Needless to say, none of the pessimistic assessments that underpinned Israel’s Jerusalem annexation scheme ever came to pass. The United States and Soviet Union never pressed for withdrawal; the vicissitudes of Israel-Arab and Arab-Arab interactions led the Jordanians to abdicate any intention of returning to the West Bank; and all parties accept that an eventual Palestinian state will be demilitarized, hence unable to mount a military threat to Israeli Jerusalem.

Back in 1967, in the euphoria of an historic military victory and the absence of a convincing Palestinian national movement, most Israelis were blind to the demographic and political ramifications of the Jerusalem expansion scheme. We no longer have that excuse. Successive Israeli governments and Jerusalem municipalities have failed to provide a coherent political solution for more than 200,000 Arab residents of the city whom Israel doesn’t want but won’t let go of.
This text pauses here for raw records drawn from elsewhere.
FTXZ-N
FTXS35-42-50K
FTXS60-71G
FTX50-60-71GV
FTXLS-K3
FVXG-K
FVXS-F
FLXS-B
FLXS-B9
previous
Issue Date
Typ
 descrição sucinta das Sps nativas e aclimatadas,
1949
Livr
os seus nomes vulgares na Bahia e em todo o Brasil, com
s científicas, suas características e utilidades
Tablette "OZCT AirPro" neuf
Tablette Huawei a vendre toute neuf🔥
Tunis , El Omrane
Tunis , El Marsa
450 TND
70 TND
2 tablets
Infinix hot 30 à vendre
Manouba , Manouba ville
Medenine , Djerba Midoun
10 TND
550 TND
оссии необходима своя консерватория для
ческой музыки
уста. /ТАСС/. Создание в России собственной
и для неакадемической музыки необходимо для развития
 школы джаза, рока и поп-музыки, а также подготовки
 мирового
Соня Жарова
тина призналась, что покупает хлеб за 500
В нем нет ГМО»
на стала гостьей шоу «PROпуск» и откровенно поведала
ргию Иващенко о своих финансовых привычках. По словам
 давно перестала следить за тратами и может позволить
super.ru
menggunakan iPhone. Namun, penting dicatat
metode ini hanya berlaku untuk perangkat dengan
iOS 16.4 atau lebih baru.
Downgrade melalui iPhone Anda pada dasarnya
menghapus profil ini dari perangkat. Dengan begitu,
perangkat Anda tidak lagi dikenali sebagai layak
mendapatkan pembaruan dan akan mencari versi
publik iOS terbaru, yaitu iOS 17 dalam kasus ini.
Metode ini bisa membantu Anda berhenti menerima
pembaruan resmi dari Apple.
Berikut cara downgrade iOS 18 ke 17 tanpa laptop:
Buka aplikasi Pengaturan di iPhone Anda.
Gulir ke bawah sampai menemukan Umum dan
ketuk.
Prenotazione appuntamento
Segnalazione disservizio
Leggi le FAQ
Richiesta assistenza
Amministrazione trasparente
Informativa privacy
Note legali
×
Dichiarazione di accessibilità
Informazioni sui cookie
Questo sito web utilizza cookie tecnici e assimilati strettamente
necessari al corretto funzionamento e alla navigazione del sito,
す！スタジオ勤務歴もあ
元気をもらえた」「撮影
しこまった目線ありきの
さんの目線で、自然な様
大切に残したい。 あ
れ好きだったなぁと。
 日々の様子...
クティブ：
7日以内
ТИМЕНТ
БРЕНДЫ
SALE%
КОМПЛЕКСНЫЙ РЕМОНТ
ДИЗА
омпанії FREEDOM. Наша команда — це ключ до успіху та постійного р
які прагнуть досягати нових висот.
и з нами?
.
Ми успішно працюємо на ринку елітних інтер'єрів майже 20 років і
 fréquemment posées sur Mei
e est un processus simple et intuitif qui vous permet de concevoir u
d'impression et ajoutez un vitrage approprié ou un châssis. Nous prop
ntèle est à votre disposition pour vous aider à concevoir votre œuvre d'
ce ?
The fence/wall in Jerusalem as currently planned will create legions of newly embittered Palestinian Jerusalemites, including potential terrorists, some within and some beyond the barrier, and will unfairly disrupt the lives of hundreds of thousands more.

The fence is increasingly seen as defining a political as well as a security border. In order to avoid a situation in which the Jerusalem fence perpetuates a negative demographic dynamic and actually worsens Israel’s security situation, its path must be reconsidered. Even the Israeli political right now increasingly acknowledges that the inclusion of villages like Sur Baher within the Jerusalem municipal boundaries–soon to be reaffirmed by the fence–is a mistake.

While in some parts of the north and south of the city the fence’s location makes sense, this is not the case to the east. Here a decision must be taken, in some areas, to move the anti-terrorist barrier closer to the border between the Jewish and Arab parts of Jerusalem, and in other areas to rely on armed patrols rather than fences. While this is not an optimal solution from a security, political, demographic, or humanitarian standpoint, as a synthesis of these requirements it is certainly better than the existing plan.